Gifted & Talented in Montessori

Our Montessori school does not have a "gifted and talented" program, and our school is full of gifted students. We want to take a moment to tell you how that works and why many families of high-achieving kids find Montessori an ideal setting. Montessori educates the whole child, and it meets all children where they are. Because it strives to make children independent learners, and because it does not set up stark divisions between what one age "should" learn and what belongs to another, Montessori allows children to run with what they can do exceptionally well, even as they may receive more pointed help and instruction in another area. Our teachers also make sure that rigorous, creative, and interesting learning experiences--what parents often hope will be found in a gifted program--are part of everyday life for all students. 

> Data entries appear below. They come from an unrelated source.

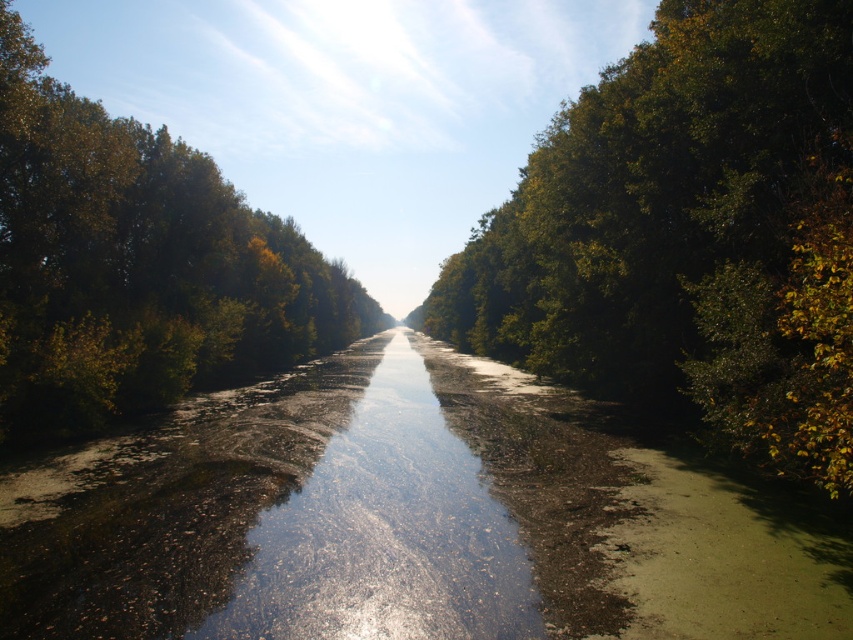
You are a painter setting up your easel by the waterway. You want to capture the contrast between the green leafy tree at right and the green leafy trees at left. Which tree should you focus on if you want to emphasize the difference in their thickness?

The green leafy tree at right is thinner than the green leafy trees at left, so focusing on the green leafy tree at right will highlight the contrast in their thickness.

You are an observer standing at the center of the waterway. You notice the green leafy tree at right and the green leafy trees at left. Which group of trees appears taller from your perspective?

The green leafy trees at left appear taller than the green leafy tree at right.

You are a kayaker planning to navigate a narrow section of the waterway between the green leafy tree at right and the green leafy trees at left. The kayak requires at least 60 feet of space to pass safely. Can you determine if there is enough space between them for your kayak?

The distance between the green leafy tree at right and the green leafy trees at left is 64.56 feet, which is more than the required 60 feet. Therefore, there is sufficient space for the kayak to pass safely.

Finally, we want to share something that matters a great deal to many of the parents in the school: the special way Montessori can educate high-achieving students without labeling those students up front. This is something that matters to our community as a whole and has effects that continue beyond BPMC. As Dr. Katie Brown Golfus explains in her account of Montessori's impact on public education:


Gifted students in a Montessori classroom are not held back by the pace of their teachers’ instruction, their peers’ learning, or the curriculum guide. Being in a multiage classroom grants them exposure to materials, concepts, and peers that are chronologically above their grade level. If some gifted students in urban contexts are not being identified due to bias or cultural incompetence, or have simply not been identified at the preschool level, then the Montessori method allows them to reap the benefits of acceleration and differentiation that characterize gifted education, even if they are not given the label. While this does not negate or fix the problem of underrepresentation, it would at least better meet the needs of unidentified gifted students whose talents are not being properly developed.